Last week’s column on overcharging taxi drivers stirred a hornet’s nest. The feedback I received would make travelers, including Filipinos, want to take the first flight out of the country to return to where they came from rather than put up with overcharging and scheming drivers.
I do not know if the author Dan Brown ever came to the Philippines but putting up with the alleged chicaneries of airport taxi drivers could very well have given him the impression he was entering the gates of hell.
Even Inquirer reporters agreed the situation in all Philippine airports was badly in need of improvement.
Vicky Choa said she had “tried all means to get to and from the airport… I do not take regular cabs as I feel they are not safe so I take either the yellow metered taxis or the coupon taxis.”
Long way home
But Choa said, since the taxis belonged to different companies, a passenger encountered both good and drivers. How bad was bad? “One driver of a metered taxi got my coupon so I could not report him. He insisted on taking a route that was longer or where traffic (was worse). I told him I knew how much the (fare) would be. He was rude and did not help me (get) my luggage from the trunk when I reached home.”
To add to Choa’s frustration, “I tried but could not find a site to report bad taxi drivers.”
She suggested that taxi companies should display in a spot inside the vehicle that passengers could not miss the driver’s picture, name and the company he worked for.
A reader from Mindanao, who said he had been traveling since he was a student said getting a ride from the airport made it no fun in the Philippines.
“Naia (Ninoy Aquino International Airport) is the lousiest airport,” he said. The service was lousy and often inconvenienced passengers, he said. “Naia is an embarrassment (as) a window to… the rest of the country—broken toilets, shameless people waiting inside and outside… hustling for a dollar or two from tired and weary travelers.”
He wondered why Naia, like other airports, could not have cheap, air-conditioned buses to bring passengers to where it would be easier and more convenient to get a ride to their destinations.
“Why are passengers/ tourists/our compatriots (being exposed) to these thieves waiting outside the doors of the Naia? Are there people inside the airport who are in cahoots with taxi operators?”
He said, “If Naia managers (would) try backpacking to other countries or even domestic destinations on a modest budget, without limousines to (bring them to and from) airports, they might understand what convenience is about with buses right outside airport doors.”
Good old days
Efren Wee remembered the efficient and effective system at the old domestic airport, with only a security guard to keep things in order. There was a waiting area where arriving passengers could take ordinary metered taxis.

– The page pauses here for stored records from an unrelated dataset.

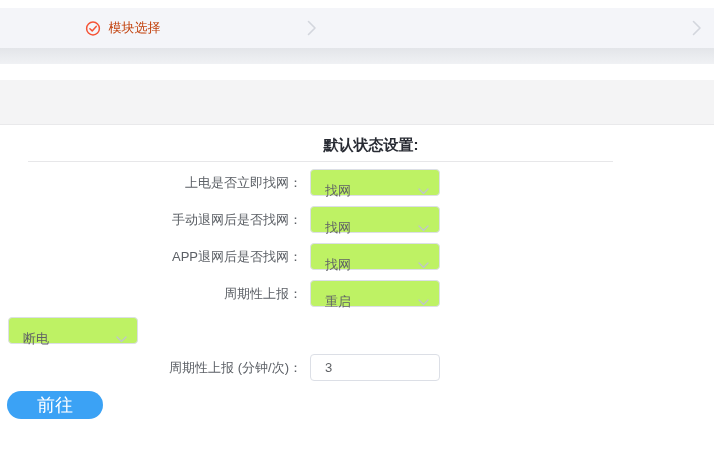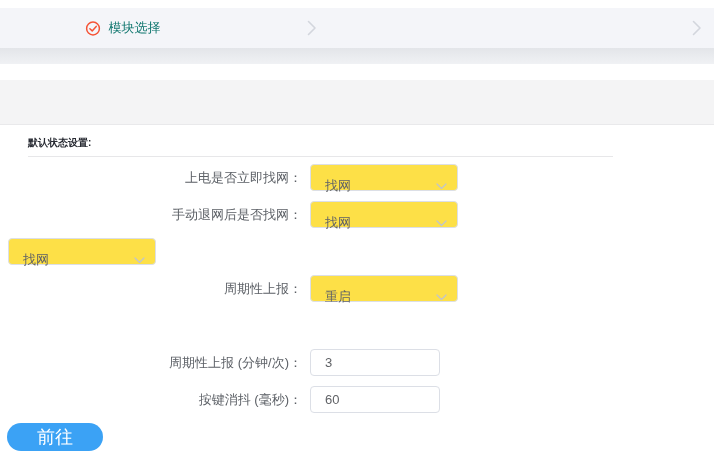--- a/index.html
+++ b/index.html
@@ -2,38 +2,38 @@
 <html><head>
 <meta charset="utf-8">
 <style>
   html,body{margin:0;padding:0;background:#ffffff;}
   body{font-family:"Liberation Sans","DejaVu Sans",sans-serif;}
   .screen{position:relative;width:714px;height:472px;background:#ffffff;overflow:hidden;}
 
   
   .stepper{position:absolute;top:8px;left:0;width:714px;height:40px;background:#f4f5f9;}
   .step{position:absolute;top:0;height:40px;display:flex;align-items:center;gap:8px;
-        transform:translateX(-50%);color:#0f766e;font-size:13px;cursor:pointer;white-space:nowrap;}
+        transform:translateX(-50%);color:#c2410c;font-size:13px;cursor:pointer;white-space:nowrap;}
   .step .check-icon{display:flex;align-items:center;}
   .sep{position:absolute;top:12px;transform:translateX(-50%);color:#d3d6dd;display:flex;align-items:center;}
 
   
   .shadow-band{position:absolute;top:48px;left:0;width:714px;height:16px;
                background:linear-gradient(180deg,#e3e5e9 0%,#eceef1 70%,#f0f1f4 100%);}
   .grey-band{position:absolute;top:80px;left:0;width:714px;height:44px;background:#f4f4f5;border-bottom:1px solid #e9e9eb;}
 
   
   .content{position:absolute;top:125px;left:0;width:714px;}
-  .section-title{margin:11px 0 0 28px;font-size:10px;font-weight:bold;color:#282b33;}
+  .section-title{margin:11px 0 0 28px;font-size:15px;font-weight:bold;color:#282b33;text-align:center;}
   .hr{margin:6px 0 0 28px;width:585px;height:1px;background:#e7e7e9;}
 
   .form{margin-top:7px;}
   .row{display:flex;align-items:center;margin-bottom:10px;height:27px;}
   .lbl{width:302px;text-align:right;font-size:13px;color:#5c6066;flex:0 0 302px;}
-  .select{margin-left:8px;width:148px;height:27px;border:1px solid #dcdfe6;border-radius:4px;background:#fde047;
+  .select{margin-left:8px;width:130px;height:27px;border:1px solid #dcdfe6;border-radius:4px;background:#bef264;
           display:flex;align-items:center;justify-content:space-between;padding:17px 10px 0 14px;box-sizing:border-box;cursor:pointer;}
   .sel-val{font-size:13px;color:#606266;}
   .sel-arrow{color:#c0c4cc;display:flex;align-items:center;}
   .txt{margin-left:8px;width:130px;height:27px;border:1px solid #dcdfe6;border-radius:4px;background:#fff;
        box-sizing:border-box;padding:0 10px 0 14px;font-size:13px;color:#606266;outline:none;
        font-family:"Liberation Sans","DejaVu Sans",sans-serif;}
   .go-btn{margin-left:7px;width:96px;height:28px;border:none;border-radius:14px;background:#3ba2f5;color:#ffffff;
           font-size:18px;cursor:pointer;font-family:"Liberation Sans","DejaVu Sans",sans-serif;}
 </style>
 </head>
@@ -93,20 +93,21 @@
           <span class="sel-val">找网</span>
           <span class="sel-arrow">
             <svg width="11" height="7" viewBox="0 0 11 7" fill="none">
                 <polyline points="1,1 5.5,5.5 10,1" stroke="#c0c4cc" stroke-width="1.3" fill="none" stroke-linecap="round" stroke-linejoin="round"></polyline>
               </svg>
           </span>
         </div>
       </div>
 
       <div class="row">
+        <span class="lbl">APP退网后是否找网：</span>
         <div class="select">
           <span class="sel-val">找网</span>
           <span class="sel-arrow">
             <svg width="11" height="7" viewBox="0 0 11 7" fill="none">
                 <polyline points="1,1 5.5,5.5 10,1" stroke="#c0c4cc" stroke-width="1.3" fill="none" stroke-linecap="round" stroke-linejoin="round"></polyline>
               </svg>
           </span>
         </div>
       </div>
 
@@ -116,31 +117,35 @@
           <span class="sel-val">重启</span>
           <span class="sel-arrow">
             <svg width="11" height="7" viewBox="0 0 11 7" fill="none">
                 <polyline points="1,1 5.5,5.5 10,1" stroke="#c0c4cc" stroke-width="1.3" fill="none" stroke-linecap="round" stroke-linejoin="round"></polyline>
               </svg>
           </span>
         </div>
       </div>
 
       <div class="row">
+        <div class="select">
+          <span class="sel-val">断电</span>
+          <span class="sel-arrow">
+            <svg width="11" height="7" viewBox="0 0 11 7" fill="none">
+                <polyline points="1,1 5.5,5.5 10,1" stroke="#c0c4cc" stroke-width="1.3" fill="none" stroke-linecap="round" stroke-linejoin="round"></polyline>
+              </svg>
+          </span>
+        </div>
       </div>
 
       <div class="row">
         <span class="lbl">周期性上报 (分钟/次)：</span>
         <input class="txt" type="text" value="3" style="">
       </div>
 
-      <div class="row">
-        <span class="lbl">按键消抖 (毫秒)：</span>
-        <input class="txt" type="text" value="60" style="">
-      </div>
 
       <div class="row">
         <button class="go-btn">前往</button>
       </div>
 
     </div>
   </div>
 </div>
 
 </body></html>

A lone security guard would hand out a slip of paper where he had written down the plate and body (if available) numbers of the taxi so it would be easy for the passenger to file a complaint and/or trace the cab in case of problems, like a left package.
I remember the setup, too. In fact, seeing how well the guard was able to keep everybody in line, I always felt like giving him a tip for a job well done.
Wee said, “Yellow cabs are fine but they are also more expensive than the ordinary metered taxis. The consumers should be given a choice.”